Exercise details:
Number every line of text in the entries below as a list, skipping blank lines and leaving out the pictures.

[Stored items]
^^^^^^^^^^^^^^^^

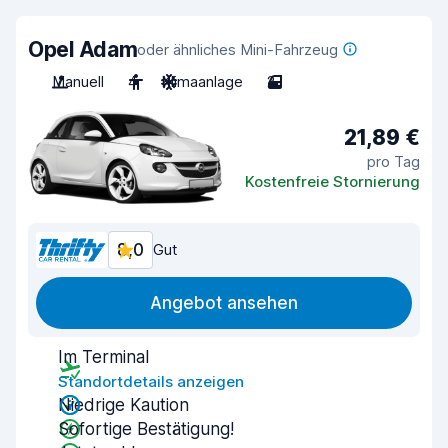
Opel Adam
oder ähnliches Mini-Fahrzeug
Manuell
4
Klimaanlage
2
21,89 €
pro Tag
Kostenfreie Stornierung
8,0
Gut
Angebot ansehen
Im Terminal
Standortdetails anzeigen
Niedrige Kaution
Sofortige Bestätigung!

^^^^^^^^^^^^^^^^

Task output:
1. Opel Adam
2. oder ähnliches Mini-Fahrzeug
3. Manuell
4. 4
5. Klimaanlage
6. 2
7. 21,89 €
8. pro Tag
9. Kostenfreie Stornierung
10. 8,0
11. Gut
12. Angebot ansehen
13. Im Terminal
14. Standortdetails anzeigen
15. Niedrige Kaution
16. Sofortige Bestätigung!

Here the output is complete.